*** Opening Dataset records ***

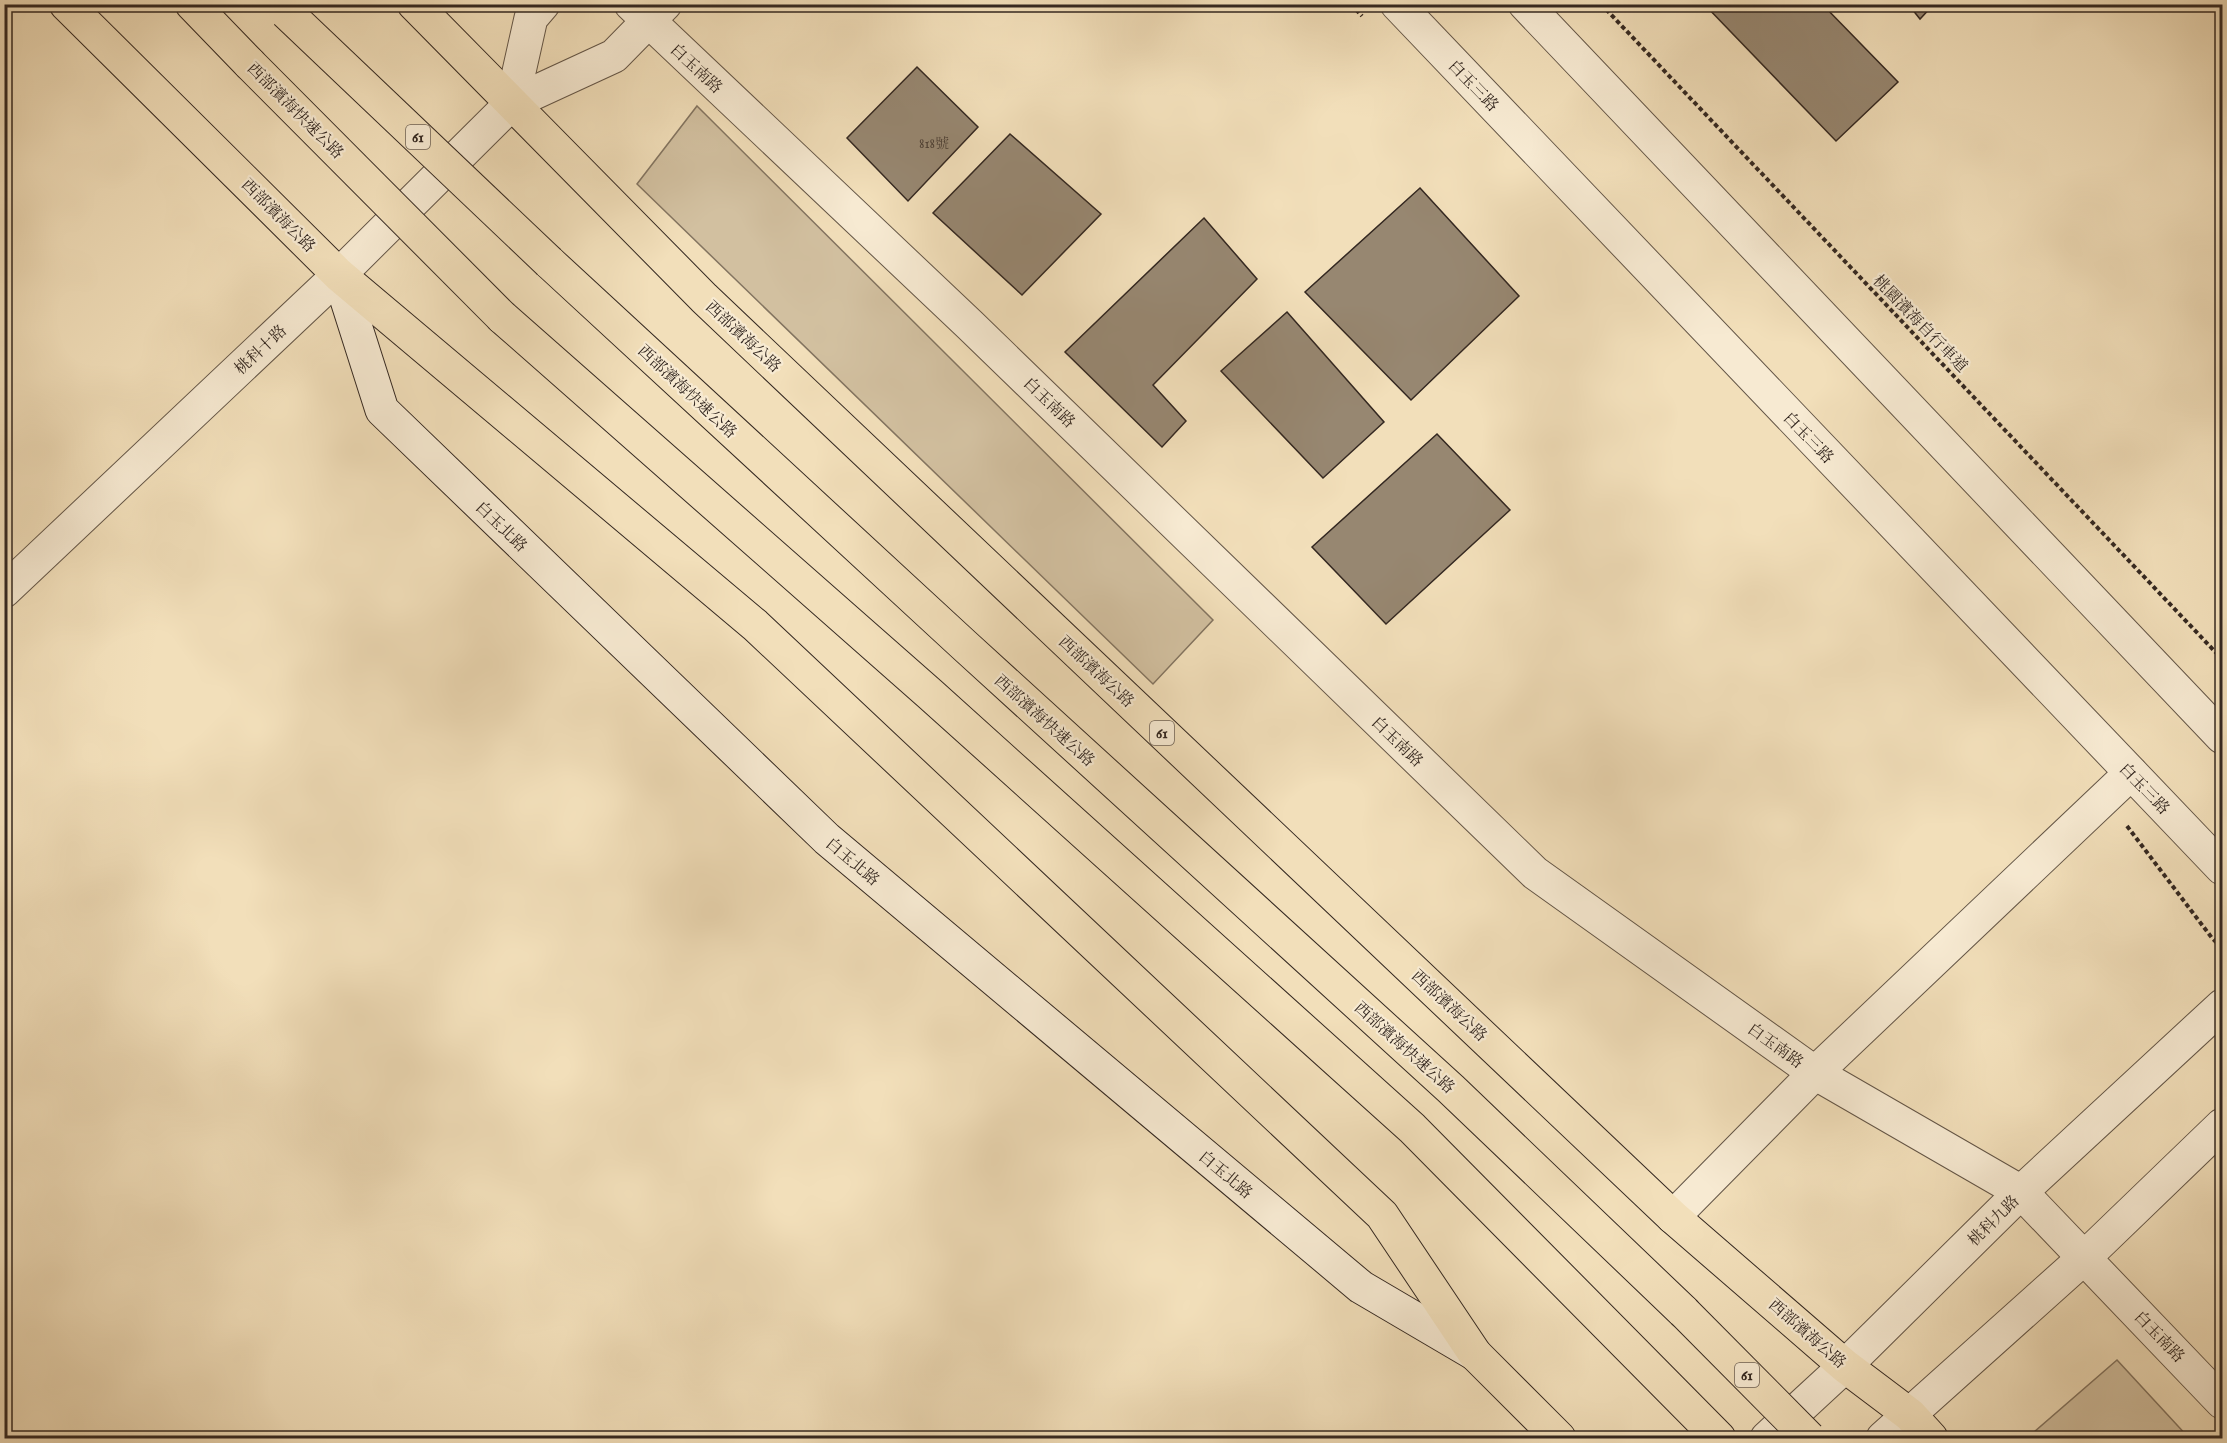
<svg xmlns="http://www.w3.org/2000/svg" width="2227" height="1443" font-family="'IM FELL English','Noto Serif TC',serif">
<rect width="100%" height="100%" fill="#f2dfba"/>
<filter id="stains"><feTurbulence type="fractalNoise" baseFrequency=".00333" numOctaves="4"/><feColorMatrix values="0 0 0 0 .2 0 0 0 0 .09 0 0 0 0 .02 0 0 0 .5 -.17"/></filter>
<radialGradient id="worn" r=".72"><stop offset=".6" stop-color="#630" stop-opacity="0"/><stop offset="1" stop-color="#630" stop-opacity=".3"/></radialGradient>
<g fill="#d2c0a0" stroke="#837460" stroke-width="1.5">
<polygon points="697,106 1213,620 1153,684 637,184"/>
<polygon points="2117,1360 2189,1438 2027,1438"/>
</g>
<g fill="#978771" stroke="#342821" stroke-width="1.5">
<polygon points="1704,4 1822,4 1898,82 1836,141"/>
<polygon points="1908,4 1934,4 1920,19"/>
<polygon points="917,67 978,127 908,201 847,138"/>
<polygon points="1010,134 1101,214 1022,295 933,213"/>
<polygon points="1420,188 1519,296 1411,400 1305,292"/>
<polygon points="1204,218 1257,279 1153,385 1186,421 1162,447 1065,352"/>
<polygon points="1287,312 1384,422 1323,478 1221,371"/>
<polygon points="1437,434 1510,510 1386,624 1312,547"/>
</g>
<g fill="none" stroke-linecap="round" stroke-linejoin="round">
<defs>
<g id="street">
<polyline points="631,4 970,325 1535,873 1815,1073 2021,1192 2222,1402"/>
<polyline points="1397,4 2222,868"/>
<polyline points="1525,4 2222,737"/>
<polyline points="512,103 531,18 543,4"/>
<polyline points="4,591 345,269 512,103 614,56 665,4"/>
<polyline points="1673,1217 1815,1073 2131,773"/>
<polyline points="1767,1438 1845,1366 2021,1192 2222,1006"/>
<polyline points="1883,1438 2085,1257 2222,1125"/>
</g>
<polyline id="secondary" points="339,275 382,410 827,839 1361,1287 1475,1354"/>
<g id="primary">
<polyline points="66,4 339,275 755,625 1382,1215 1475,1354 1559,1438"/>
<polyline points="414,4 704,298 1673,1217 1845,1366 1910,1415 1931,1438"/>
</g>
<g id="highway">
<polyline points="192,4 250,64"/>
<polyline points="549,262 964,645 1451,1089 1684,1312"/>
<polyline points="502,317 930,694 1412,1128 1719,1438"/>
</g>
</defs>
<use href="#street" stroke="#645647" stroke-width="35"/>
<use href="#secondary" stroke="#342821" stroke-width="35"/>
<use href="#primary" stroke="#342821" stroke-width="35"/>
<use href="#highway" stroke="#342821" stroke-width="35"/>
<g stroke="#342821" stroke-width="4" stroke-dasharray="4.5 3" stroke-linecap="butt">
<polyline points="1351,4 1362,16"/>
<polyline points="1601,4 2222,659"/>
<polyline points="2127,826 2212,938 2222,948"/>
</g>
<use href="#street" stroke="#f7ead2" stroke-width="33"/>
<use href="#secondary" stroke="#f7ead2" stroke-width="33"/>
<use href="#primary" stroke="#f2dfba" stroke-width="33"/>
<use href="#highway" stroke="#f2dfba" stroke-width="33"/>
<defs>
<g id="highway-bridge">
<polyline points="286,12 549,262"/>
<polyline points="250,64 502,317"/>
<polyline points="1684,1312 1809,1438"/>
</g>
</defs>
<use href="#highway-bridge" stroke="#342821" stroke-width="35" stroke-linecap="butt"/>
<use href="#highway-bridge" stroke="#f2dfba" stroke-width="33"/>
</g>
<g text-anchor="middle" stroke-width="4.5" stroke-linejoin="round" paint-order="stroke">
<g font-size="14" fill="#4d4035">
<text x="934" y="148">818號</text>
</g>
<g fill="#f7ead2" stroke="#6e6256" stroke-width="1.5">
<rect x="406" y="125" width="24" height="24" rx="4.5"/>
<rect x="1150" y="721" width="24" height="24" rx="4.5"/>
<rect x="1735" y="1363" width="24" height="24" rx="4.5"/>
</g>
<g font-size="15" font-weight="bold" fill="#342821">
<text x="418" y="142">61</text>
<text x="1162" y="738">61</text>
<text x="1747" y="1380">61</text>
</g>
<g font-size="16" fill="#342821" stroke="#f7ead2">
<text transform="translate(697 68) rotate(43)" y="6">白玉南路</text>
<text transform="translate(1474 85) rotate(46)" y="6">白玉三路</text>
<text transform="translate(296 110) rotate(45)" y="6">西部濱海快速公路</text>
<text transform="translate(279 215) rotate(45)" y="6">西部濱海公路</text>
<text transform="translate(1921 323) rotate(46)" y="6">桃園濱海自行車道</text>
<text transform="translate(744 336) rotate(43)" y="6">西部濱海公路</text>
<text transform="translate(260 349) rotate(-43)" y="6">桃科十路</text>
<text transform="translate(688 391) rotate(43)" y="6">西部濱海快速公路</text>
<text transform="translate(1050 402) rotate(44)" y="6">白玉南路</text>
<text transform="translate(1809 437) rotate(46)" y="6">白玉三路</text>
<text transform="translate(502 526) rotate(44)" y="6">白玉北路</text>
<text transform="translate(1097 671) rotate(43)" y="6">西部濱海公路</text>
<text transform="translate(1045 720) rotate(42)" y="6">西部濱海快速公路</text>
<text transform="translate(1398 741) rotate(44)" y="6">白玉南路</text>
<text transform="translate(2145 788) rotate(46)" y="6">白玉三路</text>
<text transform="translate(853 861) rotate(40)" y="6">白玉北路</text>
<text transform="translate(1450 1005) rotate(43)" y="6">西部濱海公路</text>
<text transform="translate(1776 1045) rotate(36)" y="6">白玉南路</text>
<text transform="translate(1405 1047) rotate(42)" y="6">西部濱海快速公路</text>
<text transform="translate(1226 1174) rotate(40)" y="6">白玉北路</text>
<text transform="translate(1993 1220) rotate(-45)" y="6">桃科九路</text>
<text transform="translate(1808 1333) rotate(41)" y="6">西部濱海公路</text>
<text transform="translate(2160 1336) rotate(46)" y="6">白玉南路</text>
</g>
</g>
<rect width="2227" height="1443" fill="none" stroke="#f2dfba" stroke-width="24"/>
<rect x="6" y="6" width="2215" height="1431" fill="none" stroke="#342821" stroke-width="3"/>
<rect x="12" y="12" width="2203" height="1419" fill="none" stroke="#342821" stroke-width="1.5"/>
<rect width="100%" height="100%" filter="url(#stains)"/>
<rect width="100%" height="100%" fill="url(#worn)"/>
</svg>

*** Closing Dataset records ***

(Task to carry out) Print the data word for word and omit the pictures.

(Exercise output)
<svg xmlns="http://www.w3.org/2000/svg" width="2227" height="1443" font-family="'IM FELL English','Noto Serif TC',serif">
<rect width="100%" height="100%" fill="#f2dfba"/>
<filter id="stains"><feTurbulence type="fractalNoise" baseFrequency=".00333" numOctaves="4"/><feColorMatrix values="0 0 0 0 .2 0 0 0 0 .09 0 0 0 0 .02 0 0 0 .5 -.17"/></filter>
<radialGradient id="worn" r=".72"><stop offset=".6" stop-color="#630" stop-opacity="0"/><stop offset="1" stop-color="#630" stop-opacity=".3"/></radialGradient>
<g fill="#d2c0a0" stroke="#837460" stroke-width="1.5">
<polygon points="697,106 1213,620 1153,684 637,184"/>
<polygon points="2117,1360 2189,1438 2027,1438"/>
</g>
<g fill="#978771" stroke="#342821" stroke-width="1.5">
<polygon points="1704,4 1822,4 1898,82 1836,141"/>
<polygon points="1908,4 1934,4 1920,19"/>
<polygon points="917,67 978,127 908,201 847,138"/>
<polygon points="1010,134 1101,214 1022,295 933,213"/>
<polygon points="1420,188 1519,296 1411,400 1305,292"/>
<polygon points="1204,218 1257,279 1153,385 1186,421 1162,447 1065,352"/>
<polygon points="1287,312 1384,422 1323,478 1221,371"/>
<polygon points="1437,434 1510,510 1386,624 1312,547"/>
</g>
<g fill="none" stroke-linecap="round" stroke-linejoin="round">
<defs>
<g id="street">
<polyline points="631,4 970,325 1535,873 1815,1073 2021,1192 2222,1402"/>
<polyline points="1397,4 2222,868"/>
<polyline points="1525,4 2222,737"/>
<polyline points="512,103 531,18 543,4"/>
<polyline points="4,591 345,269 512,103 614,56 665,4"/>
<polyline points="1673,1217 1815,1073 2131,773"/>
<polyline points="1767,1438 1845,1366 2021,1192 2222,1006"/>
<polyline points="1883,1438 2085,1257 2222,1125"/>
</g>
<polyline id="secondary" points="339,275 382,410 827,839 1361,1287 1475,1354"/>
<g id="primary">
<polyline points="66,4 339,275 755,625 1382,1215 1475,1354 1559,1438"/>
<polyline points="414,4 704,298 1673,1217 1845,1366 1910,1415 1931,1438"/>
</g>
<g id="highway">
<polyline points="192,4 250,64"/>
<polyline points="549,262 964,645 1451,1089 1684,1312"/>
<polyline points="502,317 930,694 1412,1128 1719,1438"/>
</g>
</defs>
<use href="#street" stroke="#645647" stroke-width="35"/>
<use href="#secondary" stroke="#342821" stroke-width="35"/>
<use href="#primary" stroke="#342821" stroke-width="35"/>
<use href="#highway" stroke="#342821" stroke-width="35"/>
<g stroke="#342821" stroke-width="4" stroke-dasharray="4.5 3" stroke-linecap="butt">
<polyline points="1351,4 1362,16"/>
<polyline points="1601,4 2222,659"/>
<polyline points="2127,826 2212,938 2222,948"/>
</g>
<use href="#street" stroke="#f7ead2" stroke-width="33"/>
<use href="#secondary" stroke="#f7ead2" stroke-width="33"/>
<use href="#primary" stroke="#f2dfba" stroke-width="33"/>
<use href="#highway" stroke="#f2dfba" stroke-width="33"/>
<defs>
<g id="highway-bridge">
<polyline points="286,12 549,262"/>
<polyline points="250,64 502,317"/>
<polyline points="1684,1312 1809,1438"/>
</g>
</defs>
<use href="#highway-bridge" stroke="#342821" stroke-width="35" stroke-linecap="butt"/>
<use href="#highway-bridge" stroke="#f2dfba" stroke-width="33"/>
</g>
<g text-anchor="middle" stroke-width="4.5" stroke-linejoin="round" paint-order="stroke">
<g font-size="14" fill="#4d4035">
<text x="934" y="148">818號</text>
</g>
<g fill="#f7ead2" stroke="#6e6256" stroke-width="1.5">
<rect x="406" y="125" width="24" height="24" rx="4.5"/>
<rect x="1150" y="721" width="24" height="24" rx="4.5"/>
<rect x="1735" y="1363" width="24" height="24" rx="4.5"/>
</g>
<g font-size="15" font-weight="bold" fill="#342821">
<text x="418" y="142">61</text>
<text x="1162" y="738">61</text>
<text x="1747" y="1380">61</text>
</g>
<g font-size="16" fill="#342821" stroke="#f7ead2">
<text transform="translate(697 68) rotate(43)" y="6">白玉南路</text>
<text transform="translate(1474 85) rotate(46)" y="6">白玉三路</text>
<text transform="translate(296 110) rotate(45)" y="6">西部濱海快速公路</text>
<text transform="translate(279 215) rotate(45)" y="6">西部濱海公路</text>
<text transform="translate(1921 323) rotate(46)" y="6">桃園濱海自行車道</text>
<text transform="translate(744 336) rotate(43)" y="6">西部濱海公路</text>
<text transform="translate(260 349) rotate(-43)" y="6">桃科十路</text>
<text transform="translate(688 391) rotate(43)" y="6">西部濱海快速公路</text>
<text transform="translate(1050 402) rotate(44)" y="6">白玉南路</text>
<text transform="translate(1809 437) rotate(46)" y="6">白玉三路</text>
<text transform="translate(502 526) rotate(44)" y="6">白玉北路</text>
<text transform="translate(1097 671) rotate(43)" y="6">西部濱海公路</text>
<text transform="translate(1045 720) rotate(42)" y="6">西部濱海快速公路</text>
<text transform="translate(1398 741) rotate(44)" y="6">白玉南路</text>
<text transform="translate(2145 788) rotate(46)" y="6">白玉三路</text>
<text transform="translate(853 861) rotate(40)" y="6">白玉北路</text>
<text transform="translate(1450 1005) rotate(43)" y="6">西部濱海公路</text>
<text transform="translate(1776 1045) rotate(36)" y="6">白玉南路</text>
<text transform="translate(1405 1047) rotate(42)" y="6">西部濱海快速公路</text>
<text transform="translate(1226 1174) rotate(40)" y="6">白玉北路</text>
<text transform="translate(1993 1220) rotate(-45)" y="6">桃科九路</text>
<text transform="translate(1808 1333) rotate(41)" y="6">西部濱海公路</text>
<text transform="translate(2160 1336) rotate(46)" y="6">白玉南路</text>
</g>
</g>
<rect width="2227" height="1443" fill="none" stroke="#f2dfba" stroke-width="24"/>
<rect x="6" y="6" width="2215" height="1431" fill="none" stroke="#342821" stroke-width="3"/>
<rect x="12" y="12" width="2203" height="1419" fill="none" stroke="#342821" stroke-width="1.5"/>
<rect width="100%" height="100%" filter="url(#stains)"/>
<rect width="100%" height="100%" fill="url(#worn)"/>
</svg>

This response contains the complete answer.